All the events and metrics are split between several groups which are described in details sub-sections below. In addition most of the groups are further split into 2 variants:
-
RETIRED - for events counted at retirement. For example, CACHE_RETIRED.L2.LOAD.MISS event will count L2 misses caused by retired load instructions
-
SPEC - for speculative events. For example, CACHE_SPEC.L2.LOAD.MISS event will count L2 misses caused by load instructions regardless of whether they were retired or not.
In general RETIRED events look more useful for performance analysis. In addition in the future it may be possible to provide more context for them - e.g. precise sample IP. But on the other hand they it may be significantly more expensive to implement. It is up to implementations to decide if they want to provide RETIRED, SPEC or both variants of a group.
This group contains general events not specific to a particular part of CPU pipeline.
This group contains events measured at retirement which didn’t fall into any specific group below.
This group contains speculative events which didn’t fall into any specific group below.
Retirement control flow group which contains events and metrics for measuring things branch mispredictions, data mis-speculations etc.
Speculation prediction group. Unlike most of the groups below prediction events mostly naturally counted only at retirement time. So this group contains only a few events which make sense to count speculatively.
This group contains events and metrics for data and instruction caches (all levels) counted at retirement.
This group contains events and metrics for data and instruction caches (all levels) counted speculatively.
This group contains events and metrics for data and instruction TLB caches (all levels) counted at retirement.
This group contains events and metrics for data and instruction TLB caches (all levels) counted speculatively.
This group contains events and metrics related for Topdown Microarchitecture Analysis (TMA) methodology.

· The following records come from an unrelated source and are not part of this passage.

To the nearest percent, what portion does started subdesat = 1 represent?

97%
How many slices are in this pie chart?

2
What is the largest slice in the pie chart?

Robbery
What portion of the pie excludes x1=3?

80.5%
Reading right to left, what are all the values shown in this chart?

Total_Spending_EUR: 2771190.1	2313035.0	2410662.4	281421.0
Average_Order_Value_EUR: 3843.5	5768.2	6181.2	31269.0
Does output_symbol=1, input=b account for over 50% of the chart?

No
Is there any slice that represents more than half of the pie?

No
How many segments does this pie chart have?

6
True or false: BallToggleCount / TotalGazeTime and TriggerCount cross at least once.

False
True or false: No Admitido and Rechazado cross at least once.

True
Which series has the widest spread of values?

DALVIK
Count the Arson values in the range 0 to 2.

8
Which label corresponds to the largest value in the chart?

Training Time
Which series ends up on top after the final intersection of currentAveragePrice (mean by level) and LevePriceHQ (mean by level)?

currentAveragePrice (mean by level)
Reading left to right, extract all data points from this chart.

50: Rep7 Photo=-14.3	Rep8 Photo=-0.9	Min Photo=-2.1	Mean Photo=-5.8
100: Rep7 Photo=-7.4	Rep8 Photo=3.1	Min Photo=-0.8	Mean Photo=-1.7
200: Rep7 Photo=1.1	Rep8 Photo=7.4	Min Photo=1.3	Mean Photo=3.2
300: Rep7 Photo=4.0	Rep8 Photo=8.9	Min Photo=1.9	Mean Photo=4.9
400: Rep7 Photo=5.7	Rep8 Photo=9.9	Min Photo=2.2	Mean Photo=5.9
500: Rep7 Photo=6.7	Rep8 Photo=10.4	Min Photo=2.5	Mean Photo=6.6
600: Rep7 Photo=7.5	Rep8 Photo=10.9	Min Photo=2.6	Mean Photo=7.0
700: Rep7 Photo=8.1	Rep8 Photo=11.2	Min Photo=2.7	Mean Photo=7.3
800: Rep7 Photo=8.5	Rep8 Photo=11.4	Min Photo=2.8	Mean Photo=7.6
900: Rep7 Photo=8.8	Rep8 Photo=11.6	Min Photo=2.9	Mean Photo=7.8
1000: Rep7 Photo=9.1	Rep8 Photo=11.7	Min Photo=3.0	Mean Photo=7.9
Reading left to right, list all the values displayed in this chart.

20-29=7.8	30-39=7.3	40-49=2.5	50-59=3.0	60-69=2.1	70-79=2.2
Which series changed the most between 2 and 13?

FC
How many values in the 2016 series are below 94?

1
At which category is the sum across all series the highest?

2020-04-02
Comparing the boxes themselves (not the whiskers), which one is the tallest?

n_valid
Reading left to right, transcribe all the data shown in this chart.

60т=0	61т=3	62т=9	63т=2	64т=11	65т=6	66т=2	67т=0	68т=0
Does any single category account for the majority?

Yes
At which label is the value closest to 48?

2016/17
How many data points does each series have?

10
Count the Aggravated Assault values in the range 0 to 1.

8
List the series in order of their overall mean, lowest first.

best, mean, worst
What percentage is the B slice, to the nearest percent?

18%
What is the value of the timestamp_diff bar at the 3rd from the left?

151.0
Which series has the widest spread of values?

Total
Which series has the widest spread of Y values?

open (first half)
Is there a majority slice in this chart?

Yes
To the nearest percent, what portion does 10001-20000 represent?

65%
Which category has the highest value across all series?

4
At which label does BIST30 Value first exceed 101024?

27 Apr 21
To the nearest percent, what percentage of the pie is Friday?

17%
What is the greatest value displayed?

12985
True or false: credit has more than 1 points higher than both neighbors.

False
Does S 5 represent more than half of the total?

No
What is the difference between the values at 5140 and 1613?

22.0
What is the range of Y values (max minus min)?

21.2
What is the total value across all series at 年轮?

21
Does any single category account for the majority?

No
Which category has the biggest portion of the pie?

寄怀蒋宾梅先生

The TMA methodology categorizes CPU execution time at a high level first. This step flags (reports high fraction value) some domain(s) for possible investigation. Next, the user can drill down into those flagged domains, and can safely ignore all non-flagged domains. The process is repeated in a hierarchical manner until a specific performance issue is determined or at least a small subset of candidate issues is identified for potential investigation.
Given the highly sophisticated microarchitecture, the first interesting question is how and where to do the first level breakdown? TMA chooses the issue point as it is the natural border that splits the frontend and backend portions of machine.
At issue point it classifies each pipeline-slot into one of four base categories: Frontend Bound, Backend Bound, Bad Speculation and Retiring. If a uop is issued in a given cycle, it would eventually either get retired or cancelled. Thus it can be attributed to either Retiring or Bad Speculation respectively. Otherwise it can be split into whether there was a backend-stall or not. A backend-stall is a backpressure mechanism the Backend asserts upon resource unavailability (e.g. lack of load buffer entries). In such a case TMA attributes the stall to the Backend, since even if the Frontend was ready with more uops it would not be able to pass them down the pipeline. If there was no backend-stall, it means the Frontend should have delivered some uops while the Backend was ready to accept them; hence it is tagged with Frontend Bound.
This group contains events and metrics related to vectorized operations counted at retirement.
This group contains events and metrics related to vectorized operations counted speculatively.